Error 139 and memory limits

Hi, I'm running into "Runtime error: exited workflow with code 139" with my workflow:

  1. Query database (~50k rows)
  2. Run a transform function on each row (JS code in a Loop block)
  3. Write transformed results to other table (GUI block using 'Bulk insert records').

I see a few other topics about this with no conclusion, but afaict this is related to memory usage in the JS code block. I thought using the built-in loop block (rather than a direct .map() on the query results) would help here, since I would assume it doesn't attempt to materialize the entire result set in memory at once, but it doesn't seem to change anything.

I found How to use the loop function to solve my data issue - #3 by Sander which suggests chunking; I implemented chunking slightly differently and still ran into the same issues (my chunking approach paginates the initial sql query rather than directly using _.chunk on the result set).

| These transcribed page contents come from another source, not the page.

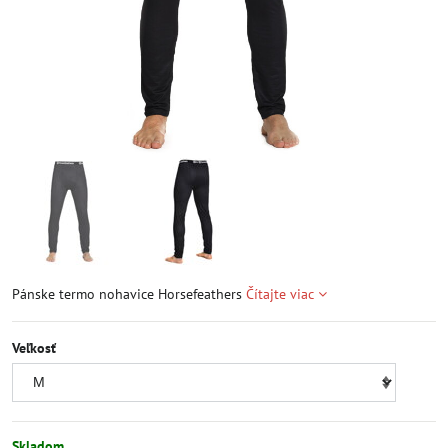
Pánske termo nohavice Horsefeathers
Čítajte viac
Veľkosť
Skladom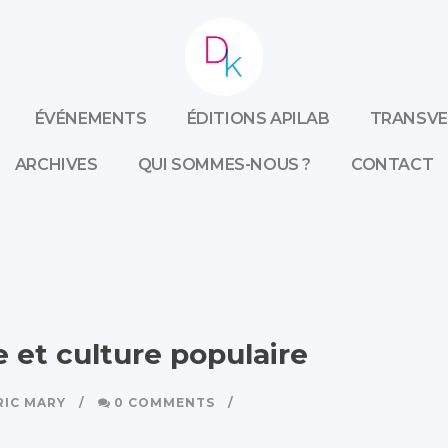
ÉVÉNEMENTS
ÉDITIONS APILAB
TRANSVE
ARCHIVES
QUI SOMMES-NOUS ?
CONTACT
et culture populaire
RIC MARY
0 COMMENTS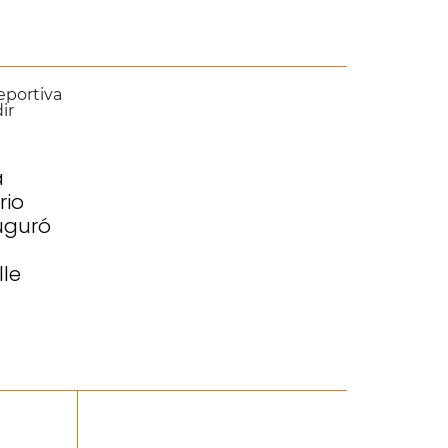
a
rio
auguró
lle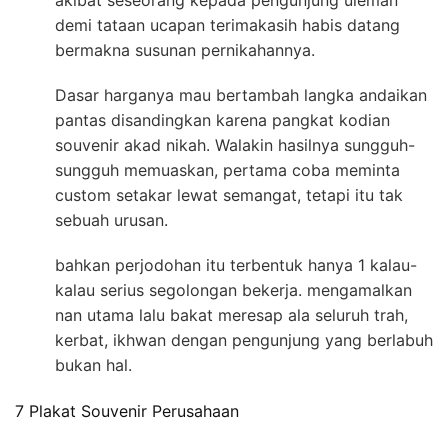
demi tataan ucapan terimakasih habis datang
bermakna susunan pernikahannya.
Dasar harganya mau bertambah langka andaikan
pantas disandingkan karena pangkat kodian
souvenir akad nikah. Walakin hasilnya sungguh-
sungguh memuaskan, pertama coba meminta
custom setakar lewat semangat, tetapi itu tak
sebuah urusan.
bahkan perjodohan itu terbentuk hanya 1 kalau-
kalau serius segolongan bekerja. mengamalkan
nan utama lalu bakat meresap ala seluruh trah,
kerbat, ikhwan dengan pengunjung yang berlabuh
bukan hal.
7 Plakat Souvenir Perusahaan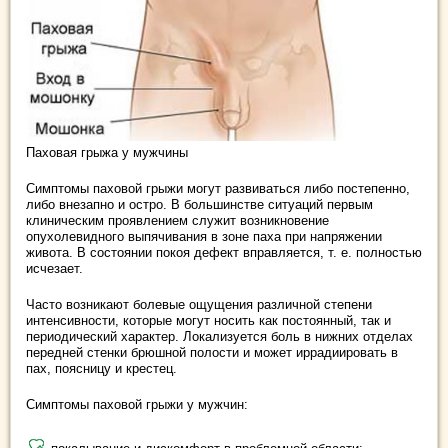
Паховая грыжа у мужчины
Симптомы паховой грыжи могут развиваться либо постепенно,
либо внезапно и остро. В большинстве ситуаций первым
клиническим проявлением служит возникновение
опухолевидного выпячивания в зоне паха при напряжении
живота. В состоянии покоя дефект вправляется, т. е. полностью
исчезает.
Часто возникают болевые ощущения различной степени
интенсивности, которые могут носить как постоянный, так и
периодический характер. Локализуется боль в нижних отделах
передней стенки брюшной полости и может иррадиировать в
пах, поясницу и крестец.
Симптомы паховой грыжи у мужчин: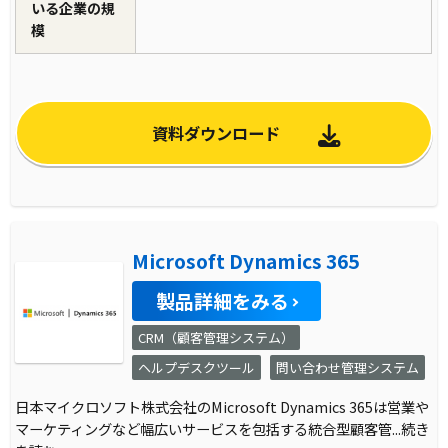
いる企業の規
模
資料ダウンロード
Microsoft Dynamics 365
製品詳細をみる
CRM（顧客管理システム）
ヘルプデスクツール
問い合わせ管理システム
日本マイクロソフト株式会社のMicrosoft Dynamics 365は営業や
マーケティングなど幅広いサービスを包括する統合型顧客管
...続き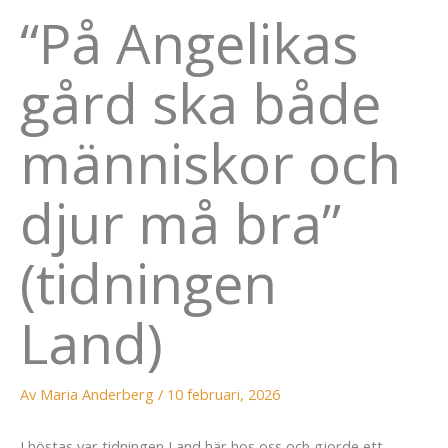
“På Angelikas
gård ska både
människor och
djur må bra”
(tidningen
Land)
Av
Maria Anderberg
/
10 februari, 2026
I höstas var tidningen Land här hos oss och gjorde ett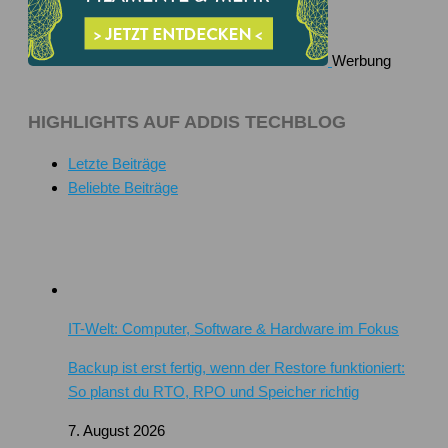
Werbung
HIGHLIGHTS AUF ADDIS TECHBLOG
Letzte Beiträge
Beliebte Beiträge
IT-Welt: Computer, Software & Hardware im Fokus
Backup ist erst fertig, wenn der Restore funktioniert:
So planst du RTO, RPO und Speicher richtig
7. August 2026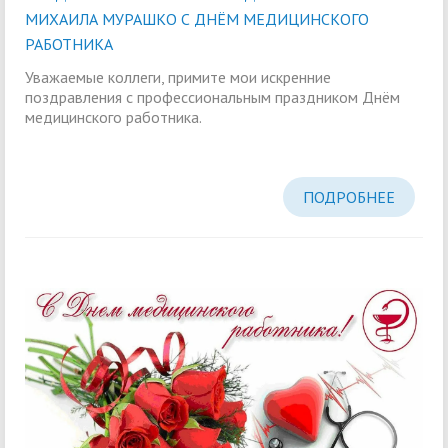
МИХАИЛА МУРАШКО С ДНЁМ МЕДИЦИНСКОГО
РАБОТНИКА
Уважаемые коллеги, примите мои искренние
поздравления с профессиональным праздником Днём
медицинского работника.
ПОДРОБНЕЕ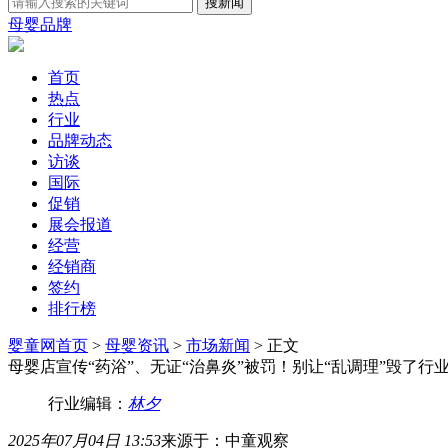
母婴品牌
首页
热点
行业
品牌动态
访谈
国际
促销
展会报道
经营
经销商
签约
排行榜
婴童网首页
>
母婴资讯
>
市场新闻
> 正文
母婴店宣传“药浴”、无证“治鼻炎”被罚！别让“乱调理”毁了行
行业编辑：
林夕
2025年07月04日 13:53
来源于：中童观察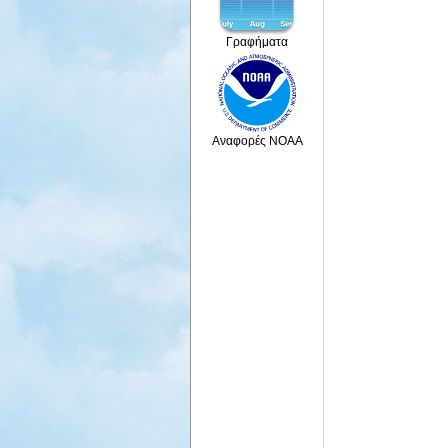
Γραφήματα
Αναφορές NOAA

Am I using loop incorrectly, or is there a fundamental limitation in retool here?

Thanks!

note that this workflow works perfectly on my staging db of ~500 rows.

Hello @RE2L!

Thank you for letting us know, we have some other users who have also been mysteriously getting 139 Error on their workflows. I will let the eng team know about your case and keep you updated.

Chunking is definitely the best practice for large amounts of data and can be very useful for reducing memory load and improving workflow performance.

It sounds like you are using the loop correctly, as the built in loop block is best practice as opposed to using a .map in a JS code block, but I would need more details/screenshots to fully confirm.

Retool enterprise users have been able to work with very large amounts of data so I do not believe it is a fundamental limitation. Hopefully we can get to the bottom of the 139 Error as a bug we can fix quickly.

We can also try to live trouble shoot during office hours!

Thank you for the quick response. I'd like to understand loop blocks and chunking a bit better. I was under the impression that the loop block was designed to stream individual data rows from the input query so as not to load the entire result set into memory at once (as .map() would do). If that's the case, why does chunking the input query results help? It's just adding complexity to my workflow and I don't fully understand what the point is. And if the loop block doesn't stream the inputs, then chunking again doesn't help because my workflow would still load all of the chunks into memory at once?

Under the assumption this was related to memory limits, I simplified the code a bit and limited the amount of data I'm ingesting, but I'm still running into limits before processing all 50k rows. While these changes always work when I have less than 2000 items, I've been getting slightly different errors each time when running on larger inputs. In one of my runs, I got a slightly different error: "The workflow run exceeded the memory limit of around 1GB".

It's unclear why so much memory is being used and I'm not sure how to debug this further either. I may try to attend an OH though the timing is tricky for east coast folks. Providing a few more details here in case it helps:

  1. My input is ~50k database rows. There are many columns (including some very large text columns) in the table, but I'm specifically selecting on 4 columns that should contain no more than 1KB of data total per row.
  2. My transform is implemented as a 'function', called using 'await' in the loop block. It looks like the loop block lambda itself is also implemented as an async function.
  3. The transform itself doesn't do anything too crazy. It does run a few regexes against the input and generates a few strings as output for each row, but the per-row output should be O(100 bytes).

NVM, misread the time on the office hours. will do my best to join!

Hello @RE2L!

I heard from my coworkers you were able to make it to office hours, I unfortunately was out of office and missed it :smiling_face_with_tear:

Let me know if you were able to get things working! You are correct that batching really doesn't do a whole lot, as soon as the SQL query runs all the data is saved in memory. The loop block under the hood is just a Javascript for loop :sweat_smile:

Using LIMIT and OFFSET to reduce load size and then recalling the workflow on the next x range of numbers is the best way to avoid any memory issues or other timeout errors.

Even with simple transforms the data is being duplicated and more or less doubled from the original input :melting_face: But as long as you can use SQL to shrink the number of rows it should work smoothly!